To explore the role of occludin as an oxidase in a cellular context, we added a lysate of HEK-293 cells to a NADH solution, resulting in an elevated NAD⁺:NADH ratio. This ratio increased further upon addition of the murine C-terminal domain, indicating enhanced NAD⁺ production (Fig. 5D). These findings were then validated in living cells. Biphotonic confocal microscopy evidenced a decrease in NADH content in living HEK-293 cells transiently overexpressing full-length occludin (Fig. 5E). Similarly, fluorescence spectroscopy showed a decrease in NADH content in living HEK-293 cells that overexpressed full-length occludin (Fig. 5F). These changes correlated functionally with nuclear translocation of CtBP1. Confocal microscopy of occludin-overexpressing HEK-293 cells showed increased cytosolic levels and less nuclear localization of CtBP1 than was observed in WT controls (Fig. 5G). Quantitation of occludin and CtBP1 evidenced a 3-fold increase in occludin expression that correlated with an ∼3-fold decrease in nuclear CtBP1 (Fig. 5H). To evaluate whether the occludin-induced changes in NADH levels found in HEK-293 cells also occur in pericytes, we measured NADH content in occludin-deficient pericytes. Occludin depletion resulted in enhanced cellular NADH levels when compared to WT cells (Fig. 5I). These observations indicated that the changes in subcellular localization of CtBP1 in pericytes (see Fig. 2C–F) were indeed caused by changes in cellular levels of NADH regulated by occludin levels. Variation in NADH levels correlated proportionally with variation in cellular flavin adenine dinucleotide FAD⁺ levels, indicating that the change in NADH/NAD⁺ ratio subsequent to alterations in occludin levels, did not alter the cellular redox ratio calculated as FAD⁺:NADH⁺FAD⁺ (Supplemental Fig. S3).

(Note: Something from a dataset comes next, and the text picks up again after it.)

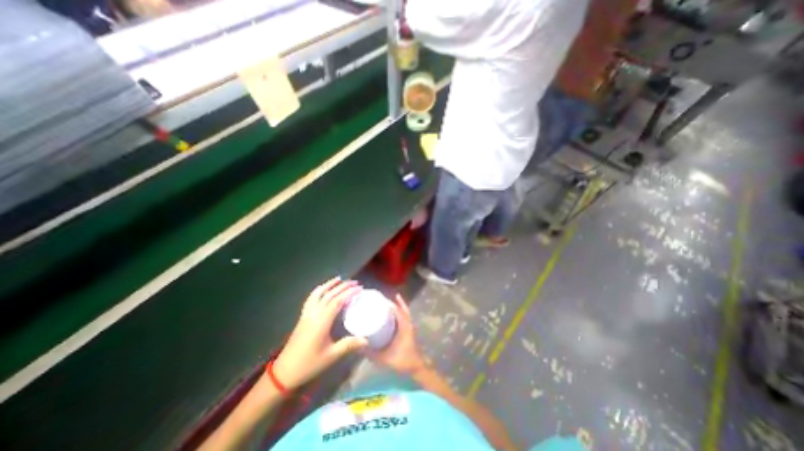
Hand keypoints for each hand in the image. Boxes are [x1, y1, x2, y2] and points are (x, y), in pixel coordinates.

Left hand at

Correlating with the enzymatic role of occludin C-terminal domain, occludin immunoblot analysis in pericyte lysates indicated relatively low abundance of the canonical 65 kDa isoform 1 (typical epithelial occludin), but robust expression of isoforms 4 and 5 (31 and 23 kDa, respectively) (Supplemental Fig. S3H).

HIV replication correlates negatively with occludin levels in human macrophages

In the last series of experiments, we investigated to determine whether the observed regulatory effects of occludin on HIV transcription could be reproduced in HEK-293 cells and then in monocytes/macrophages, which share functional immunologic similarities with pericytes. Confocal microscopy and fluorescence spectroscopy of HEK-293 cells infected with HIV for 48 h revealed that occludin overexpression reduced HIV transcription to approximately half, compared with similarly infected WT controls (Fig. 6A, green signal; 6B). In addition, depletion of occludin resulted in a 3-fold increase in HIV transcription 48 h after infection of terminally differentiated U-937 monocytes (Fig. 6C), mimicking the results observed in HEK-292 cells and pericytes. We further explored these events in human primary macrophages differentiated from peripheral blood monocytes. Occludin depletion in noninfected macrophages resulted in augmented nuclear localization of CtBP1. HIV infection increased nuclear levels of CtBP1 48 h after infection in WT macrophages, an effect that was not further influenced by occludin depletion (Fig. 6D). Occludin depletion in human macrophages resulted in enhanced HIV transcription, as shown by confocal microscopy (Fig. 6E) and fluorescence spectroscopy (Fig. 6F), fully reproducing our observations in pericytes, HEK-293 cells, and U-937 monocytes.